● Provided records:
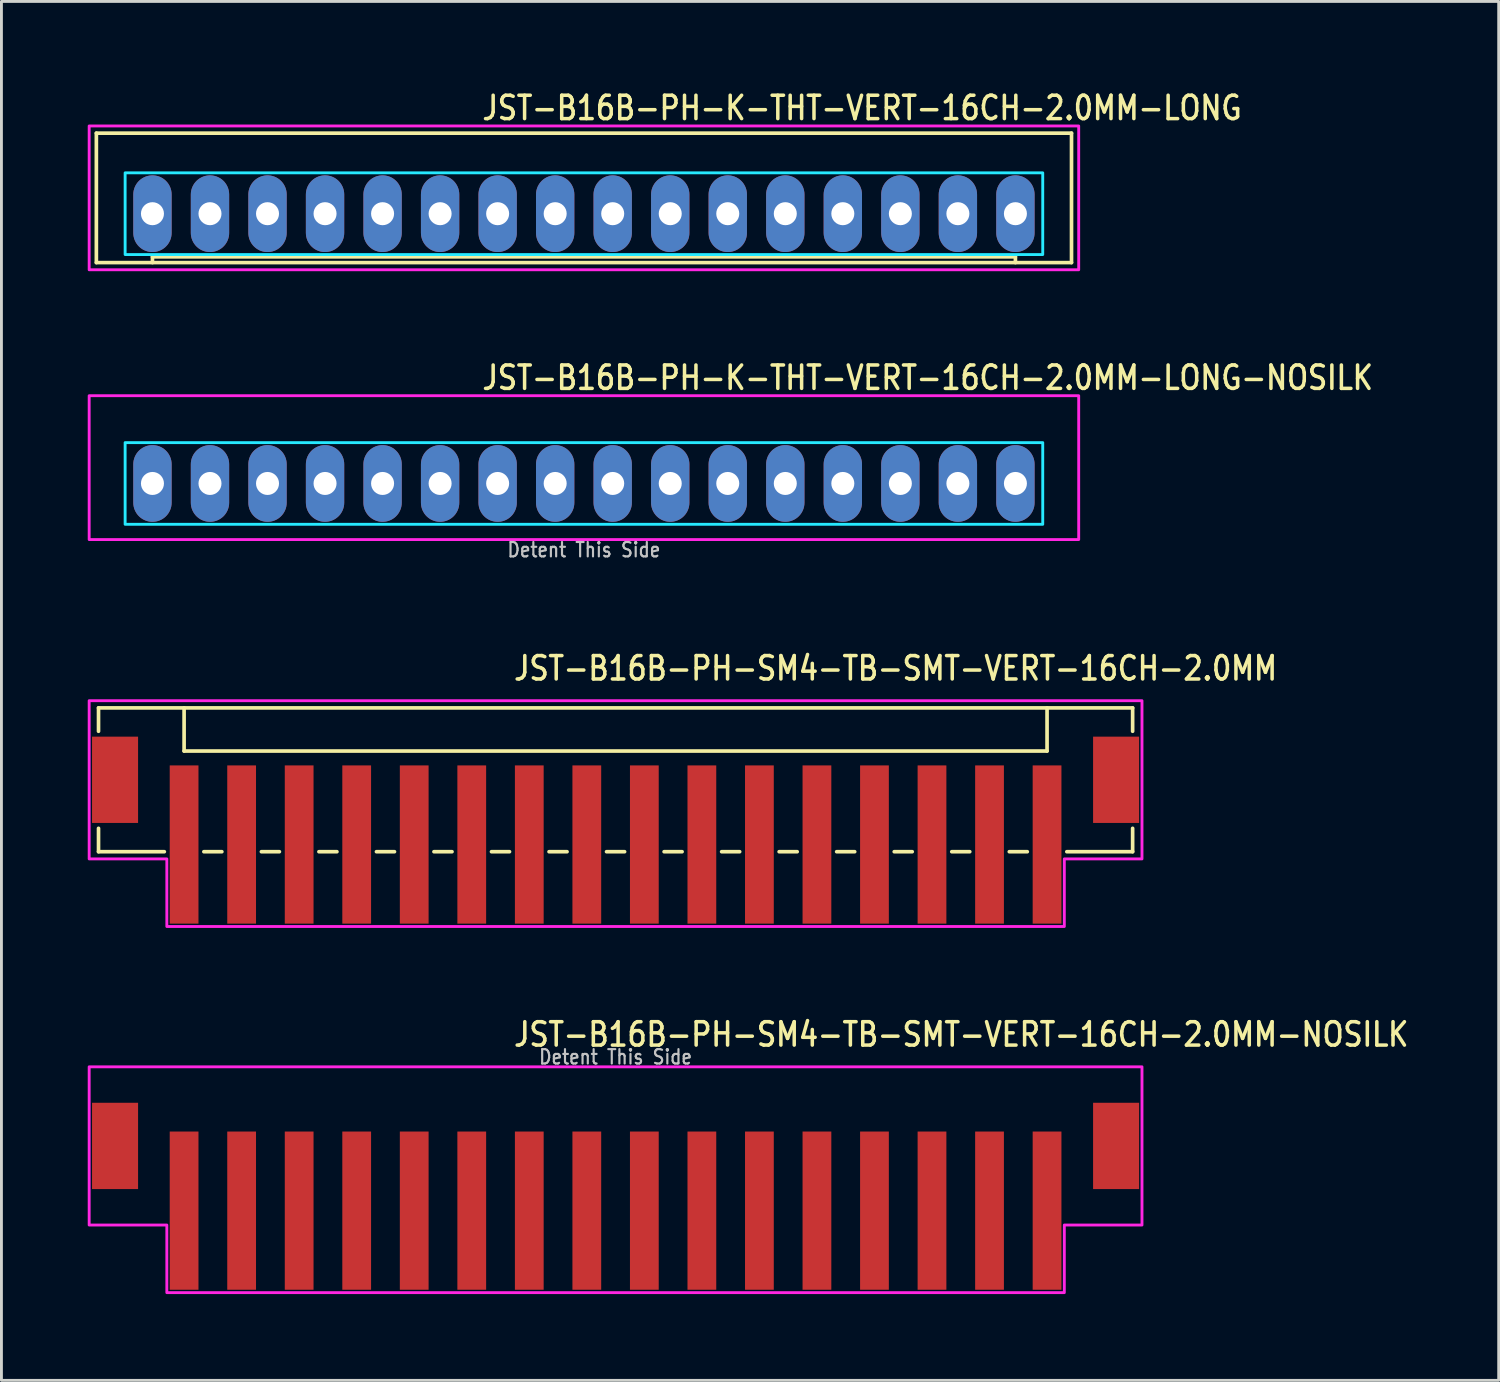
<source format=kicad_pcb>
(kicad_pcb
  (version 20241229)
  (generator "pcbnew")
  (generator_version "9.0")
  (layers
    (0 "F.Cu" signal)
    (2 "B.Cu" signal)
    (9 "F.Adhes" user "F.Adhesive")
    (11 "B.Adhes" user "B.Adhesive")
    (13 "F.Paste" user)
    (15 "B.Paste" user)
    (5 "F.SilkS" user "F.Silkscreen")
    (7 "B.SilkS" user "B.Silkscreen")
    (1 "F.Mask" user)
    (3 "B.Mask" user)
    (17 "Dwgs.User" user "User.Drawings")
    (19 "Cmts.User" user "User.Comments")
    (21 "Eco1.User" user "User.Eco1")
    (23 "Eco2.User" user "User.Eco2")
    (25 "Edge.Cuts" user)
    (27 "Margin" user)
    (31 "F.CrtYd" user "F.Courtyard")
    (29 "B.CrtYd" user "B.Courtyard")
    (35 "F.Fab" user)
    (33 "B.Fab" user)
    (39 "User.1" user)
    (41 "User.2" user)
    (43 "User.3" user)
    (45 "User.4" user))
  (footprint "JST-B16B-PH-SM4-TB-SMT-VERT-16CH-2.0MM"
    (layer "F.Cu")
    (at 18.35 24.059)
    (property "Reference" "JST-B16B-PH-SM4-TB-SMT-VERT-16CH-2.0MM" (at -3.6 -3.4 0) (unlocked yes) (layer "F.SilkS") (effects (font (size 0.813 0.695) (thickness 0.122)) (justify left bottom)))
    (fp_line (start -17.975 -2.5) (end -17.975 -1.687) (stroke (width 0.127) (type solid)) (layer "F.SilkS"))
    (fp_line (start -17.975 -2.5) (end 17.975 -2.5) (stroke (width 0.127) (type solid)) (layer "F.SilkS"))
    (fp_line (start -17.975 2.5) (end -17.975 1.687) (stroke (width 0.127) (type solid)) (layer "F.SilkS"))
    (fp_line (start -17.975 2.5) (end -15.687 2.5) (stroke (width 0.127) (type solid)) (layer "F.SilkS"))
    (fp_line (start -15 -2.5) (end -15 -1) (stroke (width 0.127) (type solid)) (layer "F.SilkS"))
    (fp_line (start -15 -1) (end 15 -1) (stroke (width 0.127) (type solid)) (layer "F.SilkS"))
    (fp_line (start -14.313 2.5) (end -13.687 2.5) (stroke (width 0.127) (type solid)) (layer "F.SilkS"))
    (fp_line (start -12.313 2.5) (end -11.687 2.5) (stroke (width 0.127) (type solid)) (layer "F.SilkS"))
    (fp_line (start -10.313 2.5) (end -9.687 2.5) (stroke (width 0.127) (type solid)) (layer "F.SilkS"))
    (fp_line (start -8.313 2.5) (end -7.686 2.5) (stroke (width 0.127) (type solid)) (layer "F.SilkS"))
    (fp_line (start -6.314 2.5) (end -5.686 2.5) (stroke (width 0.127) (type solid)) (layer "F.SilkS"))
    (fp_line (start -4.314 2.5) (end -3.687 2.5) (stroke (width 0.127) (type solid)) (layer "F.SilkS"))
    (fp_line (start -2.313 2.5) (end -1.687 2.5) (stroke (width 0.127) (type solid)) (layer "F.SilkS"))
    (fp_line (start -0.314 2.5) (end 0.314 2.5) (stroke (width 0.127) (type solid)) (layer "F.SilkS"))
    (fp_line (start 1.687 2.5) (end 2.313 2.5) (stroke (width 0.127) (type solid)) (layer "F.SilkS"))
    (fp_line (start 3.687 2.5) (end 4.314 2.5) (stroke (width 0.127) (type solid)) (layer "F.SilkS"))
    (fp_line (start 5.686 2.5) (end 6.314 2.5) (stroke (width 0.127) (type solid)) (layer "F.SilkS"))
    (fp_line (start 7.686 2.5) (end 8.313 2.5) (stroke (width 0.127) (type solid)) (layer "F.SilkS"))
    (fp_line (start 9.687 2.5) (end 10.313 2.5) (stroke (width 0.127) (type solid)) (layer "F.SilkS"))
    (fp_line (start 11.687 2.5) (end 12.313 2.5) (stroke (width 0.127) (type solid)) (layer "F.SilkS"))
    (fp_line (start 13.687 2.5) (end 14.313 2.5) (stroke (width 0.127) (type solid)) (layer "F.SilkS"))
    (fp_line (start 15 -1) (end 15 -2.5) (stroke (width 0.127) (type solid)) (layer "F.SilkS"))
    (fp_line (start 15.687 2.5) (end 17.975 2.5) (stroke (width 0.127) (type solid)) (layer "F.SilkS"))
    (fp_line (start 17.975 -1.687) (end 17.975 -2.5) (stroke (width 0.127) (type solid)) (layer "F.SilkS"))
    (fp_line (start 17.975 1.687) (end 17.975 2.5) (stroke (width 0.127) (type solid)) (layer "F.SilkS"))
    (fp_poly (pts (xy -18.3 -2.75) (xy -18.3 2.75) (xy -15.6 2.75) (xy -15.6 5.1) (xy 15.6 5.1) (xy 15.6 2.75) (xy 18.3 2.75) (xy 18.3 -2.75)) (stroke (width 0.1) (type solid)) (fill no) (layer "F.CrtYd"))
    (pad "P$1" smd rect (at -15 2.25) (size 1 5.5) (layers "F.Cu" "F.Mask" "F.Paste"))
    (pad "P$2" smd rect (at -13 2.25) (size 1 5.5) (layers "F.Cu" "F.Mask" "F.Paste"))
    (pad "P$3" smd rect (at -11 2.25) (size 1 5.5) (layers "F.Cu" "F.Mask" "F.Paste"))
    (pad "P$4" smd rect (at -9 2.25) (size 1 5.5) (layers "F.Cu" "F.Mask" "F.Paste"))
    (pad "P$5" smd rect (at -7 2.25) (size 1 5.5) (layers "F.Cu" "F.Mask" "F.Paste"))
    (pad "P$6" smd rect (at -5 2.25) (size 1 5.5) (layers "F.Cu" "F.Mask" "F.Paste"))
    (pad "P$7" smd rect (at -3 2.25) (size 1 5.5) (layers "F.Cu" "F.Mask" "F.Paste"))
    (pad "P$8" smd rect (at -1 2.25) (size 1 5.5) (layers "F.Cu" "F.Mask" "F.Paste"))
    (pad "P$9" smd rect (at 1 2.25) (size 1 5.5) (layers "F.Cu" "F.Mask" "F.Paste"))
    (pad "P$10" smd rect (at 3 2.25) (size 1 5.5) (layers "F.Cu" "F.Mask" "F.Paste"))
    (pad "P$11" smd rect (at 5 2.25) (size 1 5.5) (layers "F.Cu" "F.Mask" "F.Paste"))
    (pad "P$12" smd rect (at 7 2.25) (size 1 5.5) (layers "F.Cu" "F.Mask" "F.Paste"))
    (pad "P$13" smd rect (at 9 2.25) (size 1 5.5) (layers "F.Cu" "F.Mask" "F.Paste"))
    (pad "P$14" smd rect (at 11 2.25) (size 1 5.5) (layers "F.Cu" "F.Mask" "F.Paste"))
    (pad "P$15" smd rect (at 13 2.25) (size 1 5.5) (layers "F.Cu" "F.Mask" "F.Paste"))
    (pad "P$16" smd rect (at 15 2.25) (size 1 5.5) (layers "F.Cu" "F.Mask" "F.Paste"))
    (pad "S$1" smd rect (at -17.4 0) (size 1.6 3) (layers "F.Cu" "F.Mask" "F.Paste"))
    (pad "S$2" smd rect (at 17.4 0) (size 1.6 3) (layers "F.Cu" "F.Mask" "F.Paste")))
  (footprint "JST-B16B-PH-K-THT-VERT-16CH-2.0MM-LONG"
    (layer "F.Cu")
    (at 17.25 4.379)
    (property "Reference" "JST-B16B-PH-K-THT-VERT-16CH-2.0MM-LONG" (at -3.6 -3.2 0) (unlocked yes) (layer "F.SilkS") (effects (font (size 0.813 0.695) (thickness 0.122)) (justify left bottom)))
    (fp_line (start -16.95 -2.8) (end -16.95 1.7) (stroke (width 0.127) (type solid)) (layer "F.SilkS"))
    (fp_line (start -16.95 -2.8) (end 16.95 -2.8) (stroke (width 0.127) (type solid)) (layer "F.SilkS"))
    (fp_line (start -16.95 1.7) (end 16.95 1.7) (stroke (width 0.127) (type solid)) (layer "F.SilkS"))
    (fp_line (start -15 1.7) (end -15 1.5) (stroke (width 0.127) (type solid)) (layer "F.SilkS"))
    (fp_line (start 15 1.5) (end -15 1.5) (stroke (width 0.127) (type solid)) (layer "F.SilkS"))
    (fp_line (start 15 1.7) (end 15 1.5) (stroke (width 0.127) (type solid)) (layer "F.SilkS"))
    (fp_line (start 16.95 1.7) (end 16.95 -2.8) (stroke (width 0.127) (type solid)) (layer "F.SilkS"))
    (fp_poly (pts (xy -15.95 -1.42) (xy -15.95 1.42) (xy 15.95 1.42) (xy 15.95 -1.42)) (stroke (width 0.1) (type solid)) (fill no) (layer "B.CrtYd"))
    (fp_poly (pts (xy -17.2 1.95) (xy -17.2 -3.05) (xy 17.2 -3.05) (xy 17.2 1.95)) (stroke (width 0.1) (type solid)) (fill no) (layer "F.CrtYd"))
    (pad "P$1" thru_hole oval (at 15 0 90) (size 2.667 1.333) (drill 0.8) (layers "*.Cu" "*.Mask"))
    (pad "P$2" thru_hole oval (at 13 0 90) (size 2.667 1.333) (drill 0.8) (layers "*.Cu" "*.Mask"))
    (pad "P$3" thru_hole oval (at 11 0 90) (size 2.667 1.333) (drill 0.8) (layers "*.Cu" "*.Mask"))
    (pad "P$4" thru_hole oval (at 9 0 90) (size 2.667 1.333) (drill 0.8) (layers "*.Cu" "*.Mask"))
    (pad "P$5" thru_hole oval (at 7 0 90) (size 2.667 1.333) (drill 0.8) (layers "*.Cu" "*.Mask"))
    (pad "P$6" thru_hole oval (at 5 0 90) (size 2.667 1.333) (drill 0.8) (layers "*.Cu" "*.Mask"))
    (pad "P$7" thru_hole oval (at 3 0 90) (size 2.667 1.333) (drill 0.8) (layers "*.Cu" "*.Mask"))
    (pad "P$8" thru_hole oval (at 1 0 90) (size 2.667 1.333) (drill 0.8) (layers "*.Cu" "*.Mask"))
    (pad "P$9" thru_hole oval (at -1 0 90) (size 2.667 1.333) (drill 0.8) (layers "*.Cu" "*.Mask"))
    (pad "P$10" thru_hole oval (at -3 0 90) (size 2.667 1.333) (drill 0.8) (layers "*.Cu" "*.Mask"))
    (pad "P$11" thru_hole oval (at -5 0 90) (size 2.667 1.333) (drill 0.8) (layers "*.Cu" "*.Mask"))
    (pad "P$12" thru_hole oval (at -7 0 90) (size 2.667 1.333) (drill 0.8) (layers "*.Cu" "*.Mask"))
    (pad "P$13" thru_hole oval (at -9 0 90) (size 2.667 1.333) (drill 0.8) (layers "*.Cu" "*.Mask"))
    (pad "P$14" thru_hole oval (at -11 0 90) (size 2.667 1.333) (drill 0.8) (layers "*.Cu" "*.Mask"))
    (pad "P$15" thru_hole oval (at -13 0 90) (size 2.667 1.333) (drill 0.8) (layers "*.Cu" "*.Mask"))
    (pad "P$16" thru_hole oval (at -15 0 90) (size 2.667 1.333) (drill 0.8) (layers "*.Cu" "*.Mask")))
  (footprint "JST-B16B-PH-SM4-TB-SMT-VERT-16CH-2.0MM-NOSILK"
    (layer "F.Cu")
    (at 18.35 36.787)
    (property "Reference" "JST-B16B-PH-SM4-TB-SMT-VERT-16CH-2.0MM-NOSILK" (at -3.6 -3.4 0) (unlocked yes) (layer "F.SilkS") (effects (font (size 0.813 0.695) (thickness 0.122)) (justify left bottom)))
    (fp_poly (pts (xy -18.3 -2.75) (xy -18.3 2.75) (xy -15.6 2.75) (xy -15.6 5.1) (xy 15.6 5.1) (xy 15.6 2.75) (xy 18.3 2.75) (xy 18.3 -2.75)) (stroke (width 0.1) (type solid)) (fill no) (layer "F.CrtYd"))
    (fp_text user "Detent This Side" (at 0 -2.8 0) (unlocked yes) (layer "Dwgs.User") (effects (font (size 0.5 0.427) (thickness 0.075)) (justify bottom)))
    (pad "P$1" smd rect (at -15 2.25) (size 1 5.5) (layers "F.Cu" "F.Mask" "F.Paste"))
    (pad "P$2" smd rect (at -13 2.25) (size 1 5.5) (layers "F.Cu" "F.Mask" "F.Paste"))
    (pad "P$3" smd rect (at -11 2.25) (size 1 5.5) (layers "F.Cu" "F.Mask" "F.Paste"))
    (pad "P$4" smd rect (at -9 2.25) (size 1 5.5) (layers "F.Cu" "F.Mask" "F.Paste"))
    (pad "P$5" smd rect (at -7 2.25) (size 1 5.5) (layers "F.Cu" "F.Mask" "F.Paste"))
    (pad "P$6" smd rect (at -5 2.25) (size 1 5.5) (layers "F.Cu" "F.Mask" "F.Paste"))
    (pad "P$7" smd rect (at -3 2.25) (size 1 5.5) (layers "F.Cu" "F.Mask" "F.Paste"))
    (pad "P$8" smd rect (at -1 2.25) (size 1 5.5) (layers "F.Cu" "F.Mask" "F.Paste"))
    (pad "P$9" smd rect (at 1 2.25) (size 1 5.5) (layers "F.Cu" "F.Mask" "F.Paste"))
    (pad "P$10" smd rect (at 3 2.25) (size 1 5.5) (layers "F.Cu" "F.Mask" "F.Paste"))
    (pad "P$11" smd rect (at 5 2.25) (size 1 5.5) (layers "F.Cu" "F.Mask" "F.Paste"))
    (pad "P$12" smd rect (at 7 2.25) (size 1 5.5) (layers "F.Cu" "F.Mask" "F.Paste"))
    (pad "P$13" smd rect (at 9 2.25) (size 1 5.5) (layers "F.Cu" "F.Mask" "F.Paste"))
    (pad "P$14" smd rect (at 11 2.25) (size 1 5.5) (layers "F.Cu" "F.Mask" "F.Paste"))
    (pad "P$15" smd rect (at 13 2.25) (size 1 5.5) (layers "F.Cu" "F.Mask" "F.Paste"))
    (pad "P$16" smd rect (at 15 2.25) (size 1 5.5) (layers "F.Cu" "F.Mask" "F.Paste"))
    (pad "S$1" smd rect (at -17.4 0) (size 1.6 3) (layers "F.Cu" "F.Mask" "F.Paste"))
    (pad "S$2" smd rect (at 17.4 0) (size 1.6 3) (layers "F.Cu" "F.Mask" "F.Paste")))
  (footprint "JST-B16B-PH-K-THT-VERT-16CH-2.0MM-LONG-NOSILK"
    (layer "F.Cu")
    (at 17.25 13.757)
    (property "Reference" "JST-B16B-PH-K-THT-VERT-16CH-2.0MM-LONG-NOSILK" (at -3.6 -3.2 0) (unlocked yes) (layer "F.SilkS") (effects (font (size 0.813 0.695) (thickness 0.122)) (justify left bottom)))
    (fp_poly (pts (xy -15.95 -1.42) (xy -15.95 1.42) (xy 15.95 1.42) (xy 15.95 -1.42)) (stroke (width 0.1) (type solid)) (fill no) (layer "B.CrtYd"))
    (fp_poly (pts (xy -17.2 1.95) (xy -17.2 -3.05) (xy 17.2 -3.05) (xy 17.2 1.95)) (stroke (width 0.1) (type solid)) (fill no) (layer "F.CrtYd"))
    (fp_text user "Detent This Side" (at 0 2.6 0) (unlocked yes) (layer "Dwgs.User") (effects (font (size 0.5 0.427) (thickness 0.075)) (justify bottom)))
    (pad "P$1" thru_hole oval (at 15 0 90) (size 2.667 1.333) (drill 0.8) (layers "*.Cu" "*.Mask"))
    (pad "P$2" thru_hole oval (at 13 0 90) (size 2.667 1.333) (drill 0.8) (layers "*.Cu" "*.Mask"))
    (pad "P$3" thru_hole oval (at 11 0 90) (size 2.667 1.333) (drill 0.8) (layers "*.Cu" "*.Mask"))
    (pad "P$4" thru_hole oval (at 9 0 90) (size 2.667 1.333) (drill 0.8) (layers "*.Cu" "*.Mask"))
    (pad "P$5" thru_hole oval (at 7 0 90) (size 2.667 1.333) (drill 0.8) (layers "*.Cu" "*.Mask"))
    (pad "P$6" thru_hole oval (at 5 0 90) (size 2.667 1.333) (drill 0.8) (layers "*.Cu" "*.Mask"))
    (pad "P$7" thru_hole oval (at 3 0 90) (size 2.667 1.333) (drill 0.8) (layers "*.Cu" "*.Mask"))
    (pad "P$8" thru_hole oval (at 1 0 90) (size 2.667 1.333) (drill 0.8) (layers "*.Cu" "*.Mask"))
    (pad "P$9" thru_hole oval (at -1 0 90) (size 2.667 1.333) (drill 0.8) (layers "*.Cu" "*.Mask"))
    (pad "P$10" thru_hole oval (at -3 0 90) (size 2.667 1.333) (drill 0.8) (layers "*.Cu" "*.Mask"))
    (pad "P$11" thru_hole oval (at -5 0 90) (size 2.667 1.333) (drill 0.8) (layers "*.Cu" "*.Mask"))
    (pad "P$12" thru_hole oval (at -7 0 90) (size 2.667 1.333) (drill 0.8) (layers "*.Cu" "*.Mask"))
    (pad "P$13" thru_hole oval (at -9 0 90) (size 2.667 1.333) (drill 0.8) (layers "*.Cu" "*.Mask"))
    (pad "P$14" thru_hole oval (at -11 0 90) (size 2.667 1.333) (drill 0.8) (layers "*.Cu" "*.Mask"))
    (pad "P$15" thru_hole oval (at -13 0 90) (size 2.667 1.333) (drill 0.8) (layers "*.Cu" "*.Mask"))
    (pad "P$16" thru_hole oval (at -15 0 90) (size 2.667 1.333) (drill 0.8) (layers "*.Cu" "*.Mask")))
  (gr_rect
    (start -3 -3)
    (end 49.051 44.937)
    (stroke (width 0.1) (type default))
    (fill no)
    (layer "Edge.Cuts")))
</source>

● Directions for this task: Work out how many lines of the records contain the word "font", and give only that number.

● Problem solution: 6